It’s been two years since Apache Spark 1.0 was released, and today Databricks is giving everyone a preview for what is to come in version 2.0. According to the company, the upcoming version focuses on three major themes: easier, faster and smarter.
“Spark 2.0 builds on what we have learned in the past two years, doubling down on what users love and improving on what users lament,” wrote Reynold Xin, cofounder of Databricks, in a blog post. “Whereas the final Apache Spark 2.0 release is still a few weeks away, this technical preview is intended to provide early access to the features in Spark 2.0 based on the upstream codebase. This way, you can satisfy your curiosity to try the shiny new toy, while we get feedback and bug reports early before the final release.”

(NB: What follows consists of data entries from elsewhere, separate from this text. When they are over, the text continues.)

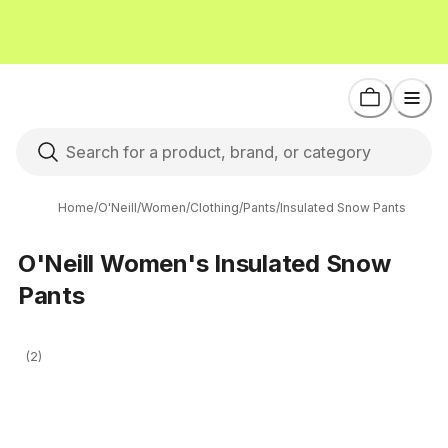
Home
/
O'Neill
/
Women
/
Clothing
/
Pants
/
Insulated Snow Pants
O'Neill Women's Insulated Snow
Pants
(2)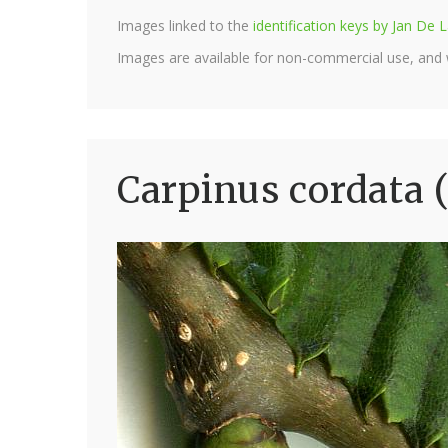
Images linked to the
identification keys by Jan D
Images are available for non-commercial use, and
Carpinus cordata 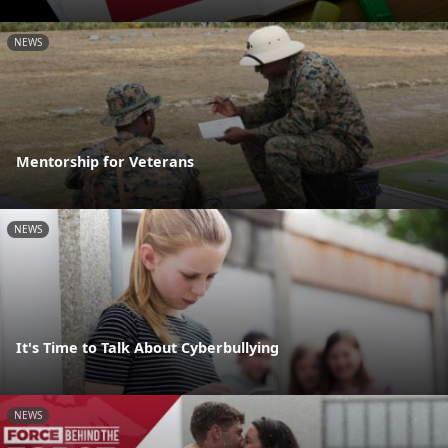
NEWS
Mentorship for Veterans
NEWS
It's Time to Talk About Cyberbullying
NEWS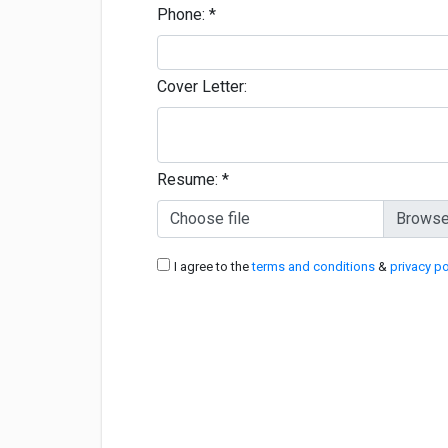
Phone:
*
Cover Letter:
Resume:
*
Choose file
I agree to the
terms and conditions
&
privacy po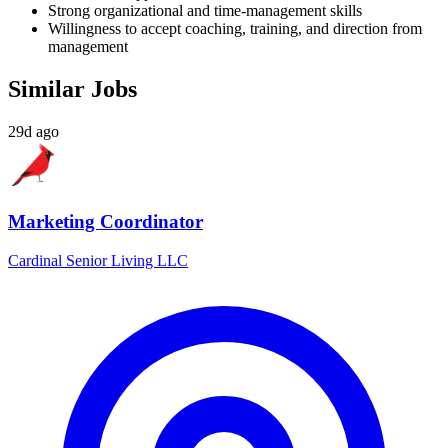
Strong organizational and time-management skills
Willingness to accept coaching, training, and direction from
management
Similar Jobs
29d ago
Marketing Coordinator
Cardinal Senior Living LLC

The technical preview of Spark 2.0 is available in the company’s cloud-based Big Data platform, Databricks Community Edition.

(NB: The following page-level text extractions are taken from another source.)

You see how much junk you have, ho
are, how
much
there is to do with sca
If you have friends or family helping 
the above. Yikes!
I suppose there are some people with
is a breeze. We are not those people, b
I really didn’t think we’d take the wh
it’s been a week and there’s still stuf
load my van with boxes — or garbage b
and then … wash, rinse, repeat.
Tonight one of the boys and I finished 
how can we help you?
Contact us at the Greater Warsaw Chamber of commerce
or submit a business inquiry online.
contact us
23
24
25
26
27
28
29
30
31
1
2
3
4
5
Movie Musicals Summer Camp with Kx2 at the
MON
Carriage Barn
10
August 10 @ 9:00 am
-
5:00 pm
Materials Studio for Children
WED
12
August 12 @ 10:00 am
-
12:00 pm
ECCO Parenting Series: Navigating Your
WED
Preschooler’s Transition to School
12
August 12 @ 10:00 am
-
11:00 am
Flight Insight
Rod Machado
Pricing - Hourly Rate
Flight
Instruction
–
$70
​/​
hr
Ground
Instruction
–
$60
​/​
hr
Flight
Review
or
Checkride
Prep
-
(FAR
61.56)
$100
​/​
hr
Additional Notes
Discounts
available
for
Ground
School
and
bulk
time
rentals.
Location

(Related: Big Data meets agriculture)
In an attempt to make working with Spark easier, the company focused on two areas: standard SQL support and streamlined APIs. A new ANSI SQL parser has been introduced, as well as support for subqueries in order to expand Spark’s SQL capabilities. On the API side, Spark 2.0 features the ability to unify DataFrames and datasets in Java/Scala; SparkSession; a new Accumulator API; a DataFrame-based machine learning API; machine learning pipeline persistence; and distributed algorithms in R.
In order to make Spark faster, Databricks had to rethink how it built the solution’s physical execution layer. Version 2.0 will feature the second generation of the Tungsten engine to focus on modern compilers and MPP databases, as well as an improved Catalyst optimizer.
In addition, the company is shipping Spark 2.0 with the Structured Streaming API, an extension of the DataFrame/Dataset API. The initial version of the API is designed to make Spark smarter and adoption easier.
“Spark users initially came to Spark for its ease of use and performance,” wrote Xin. “Spark 2.0 doubles down on these while extending it to support an even wider range of workloads.”